Continue the passage on GPU kernels and multi-device computing from its last sentence.

▶ **Source extract**
+ + + + + + +
The above example would be translated to CUDA by changing just a few things:

The thread indexing would be idx = threadIdx().x instead of i = thread_position_in_grid_1d()
The GPU arrays should be created with CuArray instead of MtlArray.
The kernel macro would be @cuda threads=1024 calculate_present_values_kernel!(...) instead of @metal threads=threads groups=groups calculate_present_values_kernel(...). The memory sharing and synchronizing between threads is more manual than Metal.jl, but this is not strictly necessary for our example.

function calculate_present_values_kernel!(present_values,cashflows, discount_matrices)
    idx = threadIdx().x 

    pv = 0.0f0
    for t in 1:size(cashflows, 1)
        pv += cashflows[t] * discount_matrices[t, idx]
    end

    present_values[idx] = pv
    return nothing
end

groups = cld(num_scenarios, 512)

@cuda threads=threads calculate_present_values_kernel!(
    pvs_GPU,
    cashflows_GPU, 
    discount_matrices_GPU
    )

11.7 Multi-Processing / Multi-Device

Multiple device, or multi-device computer refers to using separate groups of memory/processor combinations to accomplish tasks in parallel. This can be as simple as multiple distinct cores on within a single desktop computer, or many separate computers networked across the internet, or many processors within a high performance cluster or a computing-as-a-service provider like Amazon Web Services or JuliaHub.

Everything discussed previously related to hardware (Chapter 9, Section 11.5, Section 11.6) continues to apply. The additional complexity is attempting to synchronize the computation across multiple sets of the same (homogeneous) or different (heterogeneous) hardware.
+ + + + + + +
▶ **Data items**
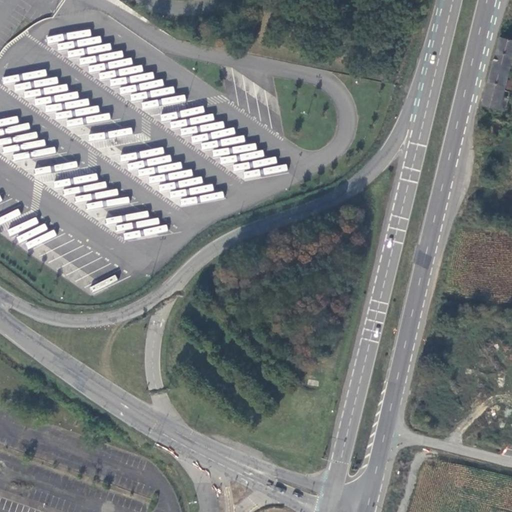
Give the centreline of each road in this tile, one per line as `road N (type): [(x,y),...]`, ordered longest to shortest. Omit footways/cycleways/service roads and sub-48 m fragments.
road 1 (primary): [(454,0),(330,499)]
road 2 (primary): [(386,431),(486,0)]
road 3 (tertiary): [(443,0),(406,113),(365,180),(316,210),(201,254),(168,286)]
road 4 (tertiary): [(0,314),(61,364),(183,438)]
road 5 (tertiary): [(168,286),(104,320),(64,322),(0,294)]
road 6 (tertiary): [(168,286),(151,359),(154,392),(183,438)]
road 7 (tertiary): [(183,438),(330,499)]
road 8 (unclassified): [(386,431),(511,462)]
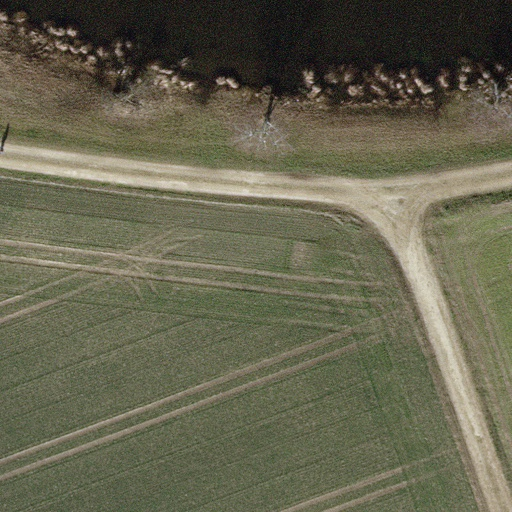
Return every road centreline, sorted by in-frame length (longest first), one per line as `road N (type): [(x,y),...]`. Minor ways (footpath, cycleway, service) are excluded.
road 1 (track): [(0,164),(374,202),(511,170)]
road 2 (track): [(374,202),(485,511)]
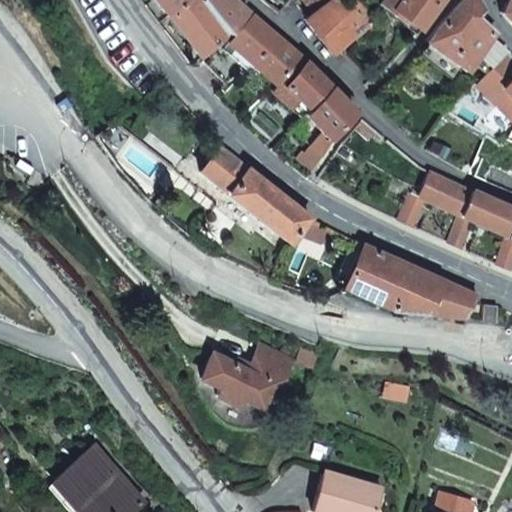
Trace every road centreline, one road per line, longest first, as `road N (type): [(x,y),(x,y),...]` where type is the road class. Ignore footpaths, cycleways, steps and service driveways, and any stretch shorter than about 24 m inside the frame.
road 1 (unclassified): [(511,358),(406,331),(319,321),(245,297),(186,265),(124,213),(0,32)]
road 2 (residential): [(125,0),(233,138),(305,190),(511,293)]
road 3 (residential): [(249,0),(427,162),(511,201)]
road 4 (unclassified): [(93,344),(230,511)]
road 5 (unclassified): [(0,256),(93,344)]
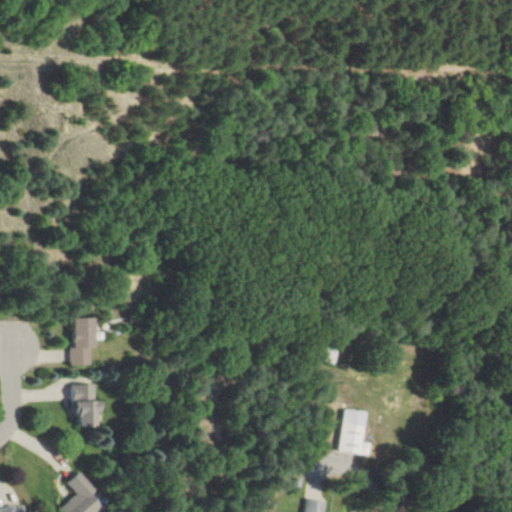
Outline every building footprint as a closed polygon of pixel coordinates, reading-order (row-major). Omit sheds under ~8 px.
[(66,318),(65,365),(86,365),(87,319),(66,318)] [(90,384),(66,385),(67,425),(91,425),(90,384)] [(361,413),(338,409),(332,451),(364,456),(366,444),(357,443),(361,413)] [(69,493),(52,511),(87,511),(94,505),(83,495),(90,488),(71,470),(58,483),(69,493)] [(316,511),(318,502),(299,499),(296,511),(316,511)] [(0,511),(20,511),(18,503),(0,508),(0,511)]
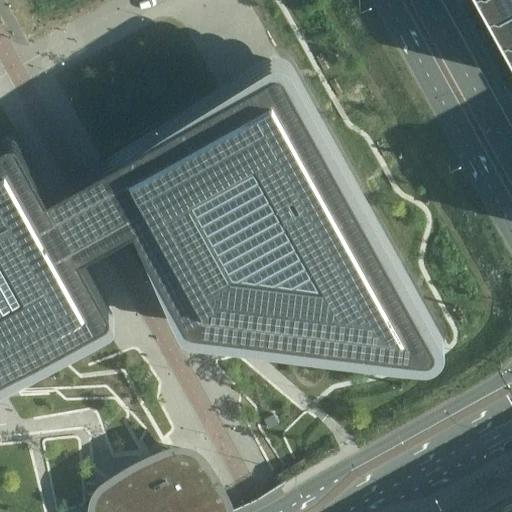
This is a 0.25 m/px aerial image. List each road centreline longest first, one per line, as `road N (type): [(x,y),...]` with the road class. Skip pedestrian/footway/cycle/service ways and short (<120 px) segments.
road 1 (tertiary): [(511,377),(275,511)]
road 2 (secondary): [(389,0),(511,214)]
road 3 (tertiary): [(341,511),(511,413)]
road 4 (secondary): [(511,138),(434,0)]
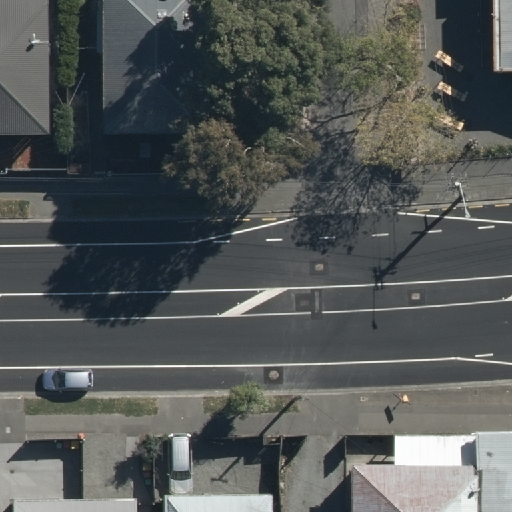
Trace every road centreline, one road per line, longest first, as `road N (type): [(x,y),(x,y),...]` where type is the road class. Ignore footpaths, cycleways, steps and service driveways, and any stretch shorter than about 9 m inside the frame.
road 1 (tertiary): [(0,310),(320,305)]
road 2 (residential): [(318,0),(320,305)]
road 3 (tertiary): [(320,305),(511,290)]
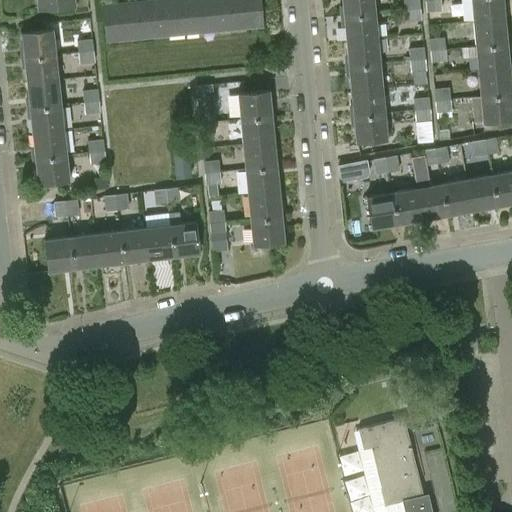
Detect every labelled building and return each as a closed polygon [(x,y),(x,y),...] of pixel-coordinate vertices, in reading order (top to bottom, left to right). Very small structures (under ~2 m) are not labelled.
[(73,0),(37,0),(38,11),(74,8),(73,0)] [(166,0),(157,0),(135,2),(139,39),(170,36),(166,0)] [(197,0),(166,0),(170,36),(201,33),(197,0)] [(228,0),(197,0),(201,33),(232,30),(228,0)] [(228,0),(232,30),(263,27),(260,0),(228,0)] [(340,0),(342,16),(375,13),(374,0),(340,0)] [(403,0),(405,10),(420,8),(419,0),(403,0)] [(440,0),(428,0),(425,0),(426,12),(441,10),(440,0)] [(470,0),(472,21),(504,18),(502,0),(470,0)] [(107,42),(139,39),(135,2),(104,5),(107,42)] [(420,8),(405,10),(406,21),(421,20),(420,8)] [(342,16),(345,41),(378,38),(375,13),(342,16)] [(472,21),(474,46),(506,43),(504,18),(472,21)] [(23,58),(56,54),(53,29),(20,33),(23,58)] [(428,38),(430,50),(445,49),(444,36),(428,38)] [(76,40),(78,52),(93,50),(92,38),(76,40)] [(345,41),(347,66),(380,63),(378,38),(345,41)] [(474,46),(477,71),(509,69),(506,43),(474,46)] [(408,47),(409,60),(425,59),(423,46),(408,47)] [(445,49),(430,50),(431,62),(446,60),(445,49)] [(93,50),(78,52),(79,64),(94,62),(93,50)] [(23,58),(26,83),(58,79),(56,54),(23,58)] [(425,59),(409,60),(411,71),(426,70),(425,59)] [(347,66),(350,91),(383,88),(380,63),(347,66)] [(477,71),(479,97),(511,94),(509,69),(477,71)] [(26,83),(28,108),(61,104),(58,79),(26,83)] [(239,119),(272,116),(270,90),(248,93),(247,82),(227,84),(228,97),(237,96),(239,119)] [(433,88),(434,101),(450,99),(449,87),(433,88)] [(82,90),(83,102),(99,100),(97,88),(82,90)] [(383,88),(350,91),(352,116),(385,113),(383,88)] [(511,119),(511,104),(511,94),(479,97),(456,98),(457,104),(471,102),(473,121),(474,121),(474,122),(481,122),(511,119)] [(413,98),(414,110),(430,109),(429,96),(413,98)] [(450,99),(434,101),(436,112),(451,111),(450,99)] [(99,100),(83,102),(84,114),(100,112),(99,100)] [(28,108),(31,133),(64,129),(61,104),(28,108)] [(198,110),(199,124),(215,122),(213,109),(198,110)] [(430,109),(414,110),(415,121),(431,120),(430,109)] [(385,113),(352,116),(355,142),(387,139),(385,113)] [(239,119),(242,145),(275,141),(272,116),(239,119)] [(215,122),(199,124),(200,134),(216,133),(215,122)] [(31,133),(34,158),(66,155),(64,129),(31,133)] [(484,138),(487,154),(498,152),(496,136),(484,138)] [(87,140),(88,152),(104,151),(103,138),(87,140)] [(487,154),(484,138),(472,141),(475,156),(487,154)] [(242,145),(244,170),(277,166),(275,141),(242,145)] [(446,145),(434,147),(437,163),(449,161),(446,145)] [(425,165),(437,163),(434,147),(422,150),(423,154),(410,156),(416,187),(422,220),(447,216),(441,183),(429,185),(425,165)] [(104,151),(88,152),(90,164),(105,162),(104,151)] [(175,178),(191,176),(189,151),(173,152),(175,178)] [(69,180),(66,155),(34,158),(36,184),(69,180)] [(385,157),(388,172),(399,170),(397,155),(385,157)] [(375,174),(388,172),(385,157),(372,159),(375,174)] [(203,161),(204,174),(219,172),(218,160),(203,161)] [(349,162),(338,164),(338,166),(341,181),(348,179),(352,174),(350,164),(349,162)] [(244,170),(247,195),(280,191),(277,166),(244,170)] [(511,170),(490,174),(496,207),(511,203),(511,170)] [(219,172),(204,174),(205,185),(220,183),(219,172)] [(490,174),(466,179),(471,211),(496,207),(490,174)] [(466,179),(441,183),(447,216),(471,211),(466,179)] [(177,186),(165,188),(166,203),(179,202),(177,186)] [(416,187),(391,192),(397,225),(422,220),(416,187)] [(155,205),(166,203),(165,188),(153,189),(155,205)] [(247,195),(249,220),(282,216),(280,191),(247,195)] [(115,194),(116,209),(129,208),(127,192),(115,194)] [(372,229),(397,225),(391,192),(366,196),(372,229)] [(105,211),(116,209),(115,194),(103,195),(105,211)] [(65,200),(66,215),(79,214),(77,198),(65,200)] [(55,217),(66,215),(65,200),(53,201),(55,217)] [(207,211),(209,224),(224,222),(223,209),(207,211)] [(169,224),(173,257),(198,254),(194,221),(181,222),(179,211),(168,212),(169,224)] [(285,242),(282,216),(249,220),(252,245),(285,242)] [(224,222),(209,224),(212,252),(227,250),(224,222)] [(169,224),(144,227),(148,260),(173,257),(169,224)] [(144,227),(119,230),(123,263),(148,260),(144,227)] [(119,230),(94,233),(98,266),(123,263),(119,230)] [(94,233),(69,236),(73,269),(98,266),(94,233)] [(47,272),(73,269),(69,236),(43,239),(47,272)] [(432,511),(428,493),(422,494),(404,419),(353,432),(371,505),(372,506),(373,508),(374,510),(375,511),(403,511),(432,511)]
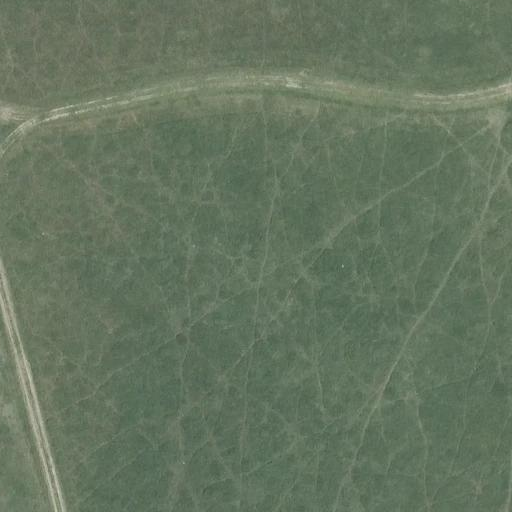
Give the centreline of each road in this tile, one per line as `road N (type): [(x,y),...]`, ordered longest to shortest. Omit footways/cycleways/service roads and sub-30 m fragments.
road 1 (track): [(0,129),(215,83),(437,103),(511,87)]
road 2 (track): [(60,511),(0,276)]
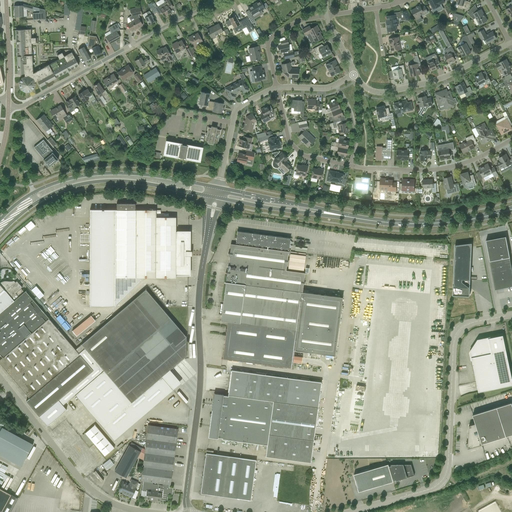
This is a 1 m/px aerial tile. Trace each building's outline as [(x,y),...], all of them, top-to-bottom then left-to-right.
+ + + + + + +
▶ **Final result**
As you might imagine, approaches to multi-device computing can vary widely. Julia’s approach tries to strike the balance between capability and user-friendliness and uses a primary/worker model wherein one of the processors is the main coordinator while other processors are “workers”. If only one processor is started, then the main processor is also a worker processor. This main/worker approach uses a “one-sided” approach to coordination. The main worker utilizes high level calls and the workers respond, with some of the communication and hand-off handled by Julia transparently from the user’s perspective.

A useful mental model is the asynchronous task-based concepts discussed in Section 11.5.1, as the main worker will effectively queue work with the worker processors. Because there may be a delay associated with the computation or the communication between the processors, the worker runs asynchronously.

Description	Task API	Distributed Analogue
Create a new task	`Task()`	`@spawnat`
Run task asynchronously	`@async`	`@spawnat`
Retrieve task result	`fetch`	`fetch`
Wait for task completion	`@sync`	`sync`
Communication between tasks	`Channel`	`RemoteChannel`

Adapting the trade producer and monitor example from above to run on multiple processors (see #sec-channels to review the base model and algorithm), we make a few key changes:

using Distributed loads the Distributed standard Julia library, providing the interface for multi-processing across different hardware.
addprocs(n) will add n worker processors (the main processor is already counted as one worker). When adding local machine processors, the processors are part of the local machine. This starts new Julia processes (you can see this in the task manager of the machine) which inherit the package environment (i.e. Project.toml and environment variables) from the main process; this does not occur automatically if not part of the same local machine.
- To add processors from other machines, see the Distributed Computing section of the Julia docs.
myid() is the identification number of the given processor that’s been spun up.
We use a RemoteChannel instead of a Channel to facilitate communication across processors.
Instead of @async, we use @spawnat n to create a task for processor number n (or :any will automatically assign a processor).

See

using Distributed
let

println("here")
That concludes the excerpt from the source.